Cook County News Herald

Summer Energy

Taste of Home


 

 

Sandy Holthaus

I don’t keep it a secret, I need peace and quiet to write and develop story ideas. Driving in the car is best. My head starts to hum and the memories just come flooding back to me. This does not work with the kids in the car though…. if they are there I am distracted by their "energy" (this would be a polite word for them arguing).

 

 

Lately I have had no quiet time, no silent reading time or long car trips alone and I am in trouble. Today I want to write a column (I need to write a column) but I am blank. I can’t get my head around food, my childhood or the Fisherman’s Picnic, which was my intended column topic. After sitting at my keyboard for more than two hours Googling the history of the Fisherman’s Picnic, Grand Marais, I have given up and decided to write about whatever pops into my head, which of course sadly would be nothing as I have a severe case of "writer’s block" or as I like to refer to it, "Sandy’s brain on empty."

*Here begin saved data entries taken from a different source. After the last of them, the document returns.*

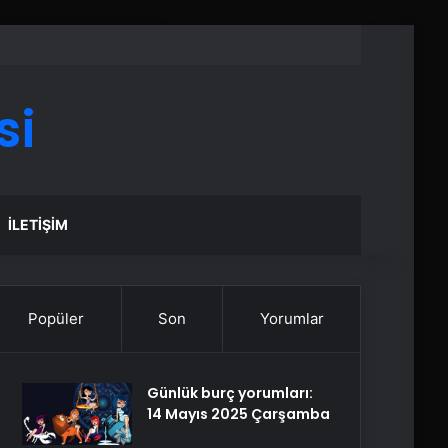
si
İLETIŞIM
Popüler
Son
Yorumlar
Günlük burç yorumları:
14 Mayıs 2025 Çarşamba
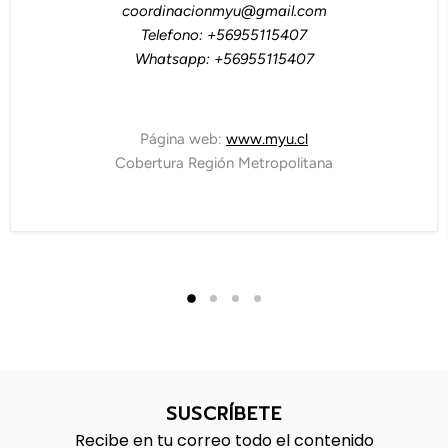
coordinacionmyu@gmail.com
Telefono: +56955115407
Whatsapp: +56955115407
Página web:
www.myu.cl
Cobertura Región Metropolitana
SUSCRÍBETE
Recibe en tu correo todo el contenido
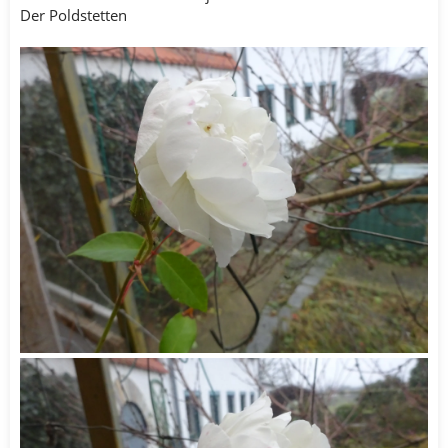
Der Poldstetten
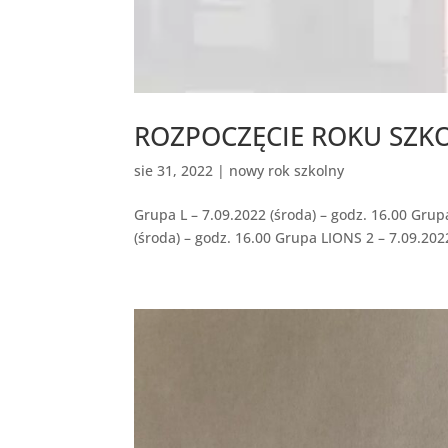
ROZPOCZĘCIE ROKU SZK
sie 31, 2022
|
nowy rok szkolny
Grupa L – 7.09.2022 (środa) – godz. 16.00 Grup
(środa) – godz. 16.00 Grupa LIONS 2 – 7.09.2022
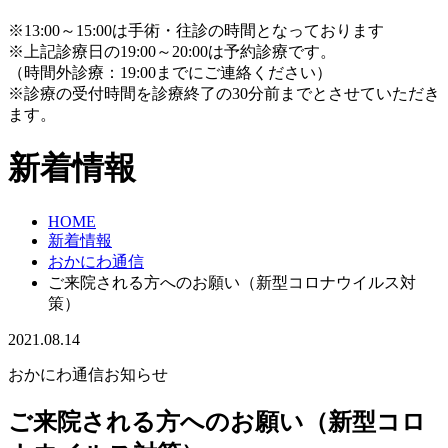
※13:00～15:00は手術・往診の時間となっております
※上記診療日の19:00～20:00は予約診療です。
（時間外診療：19:00までにご連絡ください）
※診療の受付時間を診療終了の30分前までとさせていただき
ます。
新着情報
HOME
新着情報
おかにわ通信
ご来院される方へのお願い（新型コロナウイルス対
策）
2021.08.14
おかにわ通信
お知らせ
ご来院される方へのお願い（新型コロ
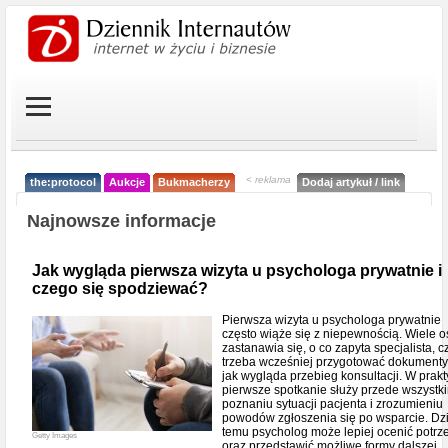
< reklama
the:protocol
Aukcje
Bukmacherzy
Dodaj artykuł / link
Najnowsze informacje
Jak wygląda pierwsza wizyta u psychologa prywatnie i
czego się spodziewać?
Pierwsza wizyta u psychologa prywatnie
często wiąże się z niepewnością. Wiele 
zastanawia się, o co zapyta specjalista, c
trzeba wcześniej przygotować dokumenty
jak wygląda przebieg konsultacji. W prak
pierwsze spotkanie służy przede wszystk
poznaniu sytuacji pacjenta i zrozumieniu
powodów zgłoszenia się po wsparcie. Dzi
temu psycholog może lepiej ocenić potrz
Getty Images
oraz przedstawić możliwe formy dalszej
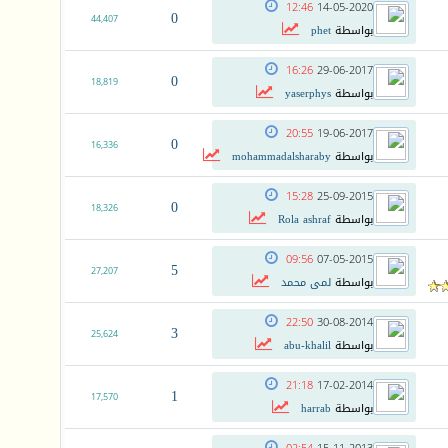
12:46
14-05-2020
0
44,407
بواسطة
phet
16:26
29-06-2017
0
18,819
بواسطة
yaserphys
20:55
19-06-2017
0
16,336
بواسطة
mohammadalsharaby
15:28
25-09-2015
0
18,326
بواسطة
Rola ashraf
09:56
07-05-2015
5
27,207
بواسطة
لمى محمد
22:50
30-08-2014
3
25,624
بواسطة
abu-khalil
21:18
17-02-2014
1
17,570
بواسطة
harrab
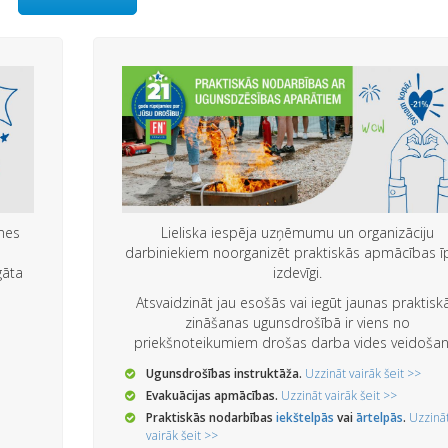
mes
Lieliska iespēja uzņēmumu un organizāciju
darbiniekiem noorganizēt praktiskās apmācības ī
gāta
izdevīgi.
Atsvaidzināt jau esošās vai iegūt jaunas praktisk
zināšanas ugunsdrošībā ir viens no
priekšnoteikumiem drošas darba vides veidošan
Ugunsdrošības instruktāža.
Uzzināt vairāk šeit >>
Evakuācijas apmācības.
Uzzināt vairāk šeit >>
Praktiskās nodarbības
iekštelpās
vai
ārtelpās
.
Uzzinā
vairāk šeit >>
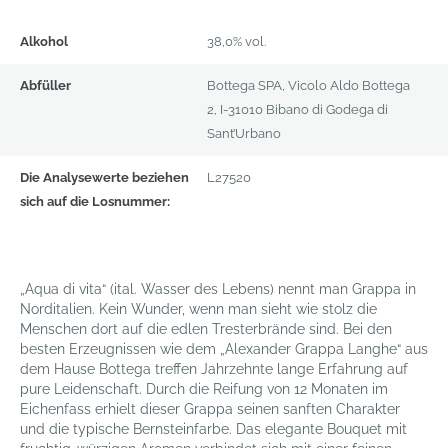
Produktdetails
Alkohol
38,0% vol.
Abfüller
Bottega SPA, Vicolo Aldo Bottega
2, I-31010 Bibano di Godega di
Sant’Urbano
Die Analysewerte beziehen
L27520
sich auf die Losnummer:
„Aqua di vita“ (ital. Wasser des Lebens) nennt man Grappa in
Norditalien. Kein Wunder, wenn man sieht wie stolz die
Menschen dort auf die edlen Tresterbrände sind. Bei den
besten Erzeugnissen wie dem „Alexander Grappa Langhe“ aus
dem Hause Bottega treffen Jahrzehnte lange Erfahrung auf
pure Leidenschaft. Durch die Reifung von 12 Monaten im
Eichenfass erhielt dieser Grappa seinen sanften Charakter
und die typische Bernsteinfarbe. Das elegante Bouquet mit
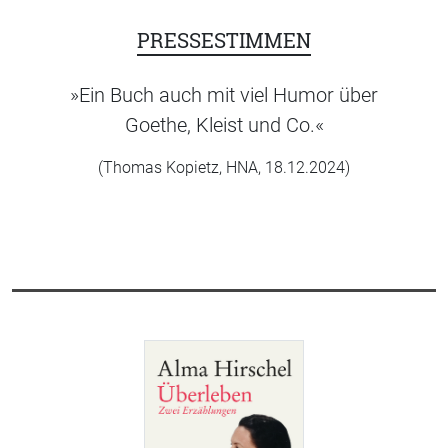
PRESSESTIMMEN
»Ein Buch auch mit viel Humor über
Goethe, Kleist und Co.«
(Thomas Kopietz, HNA, 18.12.2024)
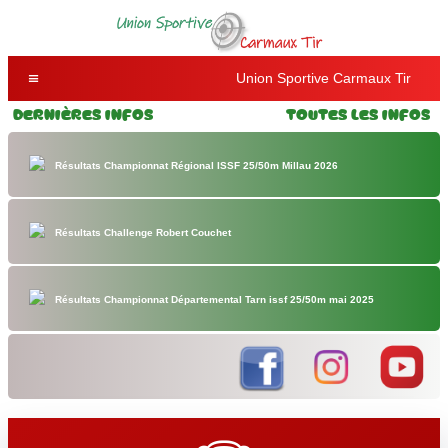
Union Sportive Carmaux Tir
Dernières Infos
Toutes les Infos
Résultats Championnat Régional ISSF 25/50m Millau 2026
Résultats Challenge Robert Couchet
Résultats Championnat Départemental Tarn issf 25/50m mai 2025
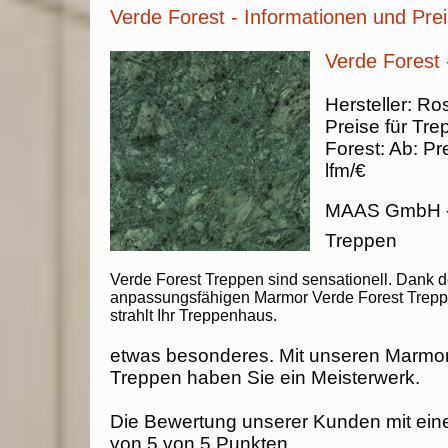
Verde Forest - Informationen und Pre
Verde Forest 
Hersteller:
Ros
Preise für Tre
Forest
:
Ab:
Pr
lfm/€
MAAS GmbH
Treppen
Verde Forest Treppen sind sensationell. Dank d
anpassungsfähigen Marmor Verde Forest Trep
strahlt Ihr Treppenhaus.
etwas besonderes. Mit unseren Marmor
Treppen haben Sie ein Meisterwerk.
Die Bewertung unserer Kunden mit ein
von
5
von
5
Punkten.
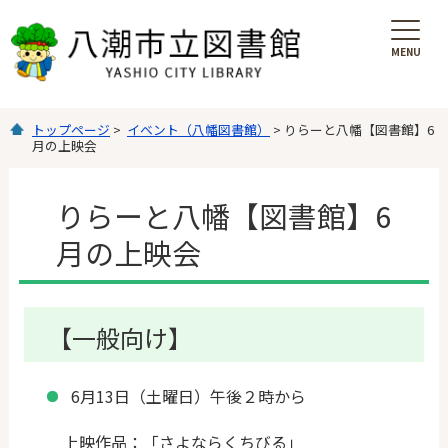
MENU
を
開
く
トップページ
>
イベント（八幡図書館）
> りらーと八幡【図書館】6
月の上映会
りらーと八幡【図書館】6
月の上映会
【一般向け】
6月13日（土曜日）午後２時から
上映作品：「さよならくちびる」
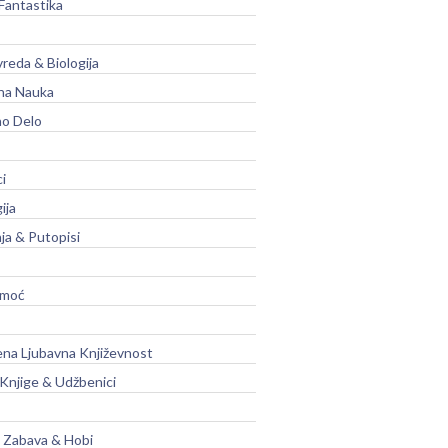
Fantastika
vreda & Biologija
na Nauka
no Delo
ci
ija
ja & Putopisi
moć
na Ljubavna Književnost
 Knjige & Udžbenici
, Zabava & Hobi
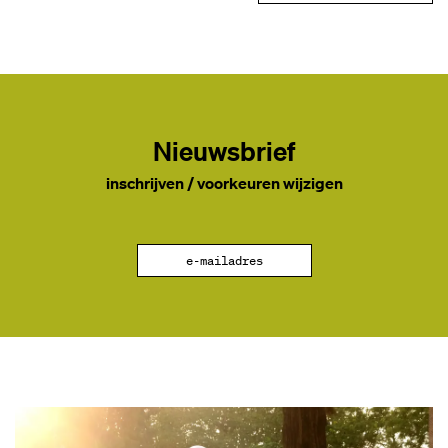
Nieuwsbrief
inschrijven / voorkeuren wijzigen
e-mailadres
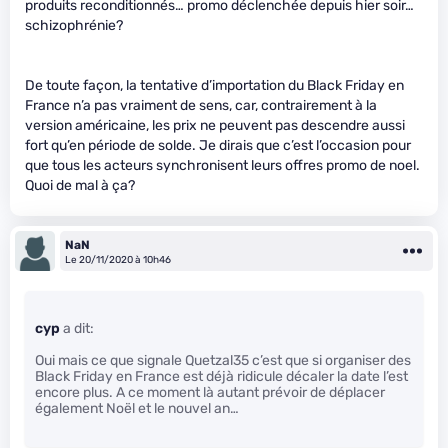
produits reconditionnés… promo déclenchée depuis hier soir…
schizophrénie?
De toute façon, la tentative d’importation du Black Friday en
France n’a pas vraiment de sens, car, contrairement à la
version américaine, les prix ne peuvent pas descendre aussi
fort qu’en période de solde. Je dirais que c’est l’occasion pour
que tous les acteurs synchronisent leurs offres promo de noel.
Quoi de mal à ça?
NaN
Le 20/11/2020 à 10h46
cyp
a dit:
Oui mais ce que signale Quetzal35 c’est que si organiser des
Black Friday en France est déjà ridicule décaler la date l’est
encore plus. A ce moment là autant prévoir de déplacer
également Noël et le nouvel an…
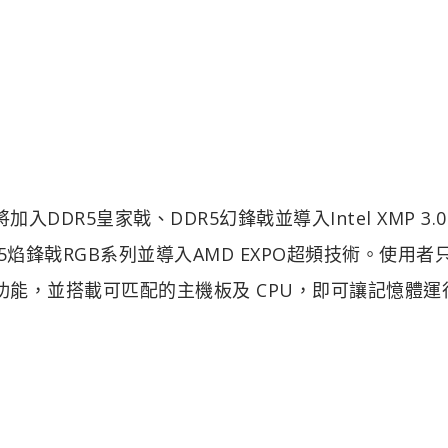
頻規格將加入DDR5皇家戟、DDR5幻鋒戟並導入Intel XMP 3.
R5焰鋒戟RGB系列並導入AMD EXPO超頻技術。使用者
AMD EXPO功能，並搭載可匹配的主機板及 CPU，即可讓記憶體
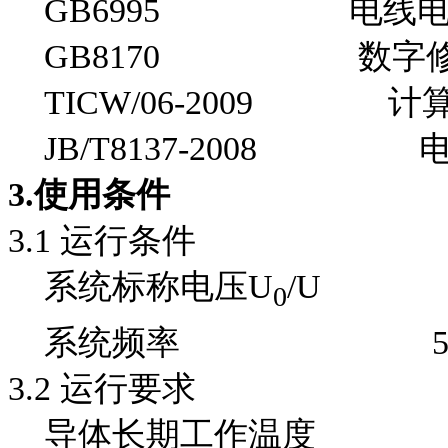
GB6995 电线电
GB8170 数字修
TICW/06-2009 计
JB/T8137-2008 
3.
使用条件
3.1 运行条件
系统标称电压U
/U 30
0
系统频率 50
3.2 运行要求
导体长期工作温度 -6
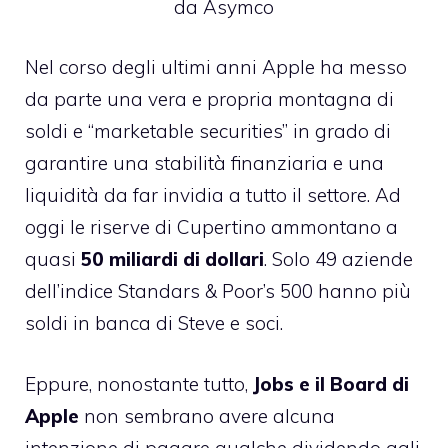
da Asymco
Nel corso degli ultimi anni Apple ha messo
da parte una vera e propria montagna di
soldi e “marketable securities” in grado di
garantire una stabilità finanziaria e una
liquidità da far invidia a tutto il settore. Ad
oggi le riserve di Cupertino ammontano a
quasi
50 miliardi di dollari
. Solo 49 aziende
dell’indice
Standars & Poor’s 500
hanno più
soldi in banca di Steve e soci.
Eppure, nonostante tutto,
Jobs e il Board di
Apple
non sembrano avere alcuna
intenzione di pagare qualche dividendo agli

Sure I can think of lots of recipes I would like to share with you. Delicious, easy to prepare summer foods that would give you the Norman Rockwell setting you’ve always dreamed of but I have been robbed of any clever antidotes to accompany this fare. All I have ringing in my ears is "He did this," "She said that," "It’s my turn," "Give me my phone back," or my least favorite of all "Hey, let’s wrestle!" Because I know that eventually all wrestling leads to tears or broken furniture. Of course broken furniture leads me to tears, so let’s face it, no one wins in wrestling.

 

For inspiration I pulled out my Grandma Isabelle’s notebook of recipes. The book is written entirely in her hand and she put a name in the corner of each page telling who gave her the recipe. I love this book and refer to it whenever I want to remember Grandma in the kitchen. The book is stained with bits of batter and grease but you know she used it often as she was running a house with eight busy kids. (Thismakes my three children seem like a walk in the park.)

I can tell which recipes were her favorites because she would make a little star in the corner and write "good" next to it. Today I found her recipe for crab apple pickles. This makes me smile. She had lots of apple trees growing in the yard of her house in Schroeder. I would help grandma by gathering up the crab apples without any wormholes. Thenwe would wash them in the big sink in her kitchen. My other job was to stand at the counter and push a large needle though each apple to keep it from bursting while it cooked. I remember asking her once why we didn’t just use the apples with the wormholes already in them. She made a face. It seemed like a great idea to me at the time— let the worms do all the work.

One summer day my brother and I tried to count all the apple trees in Grandma’s yard but we argued over who was right and my mom told us to drop it. I think her head was buzzing from all our "energ y."

A toast to peaceful summer days in my near future, Sandy

Deep summer is when laziness finds respectability.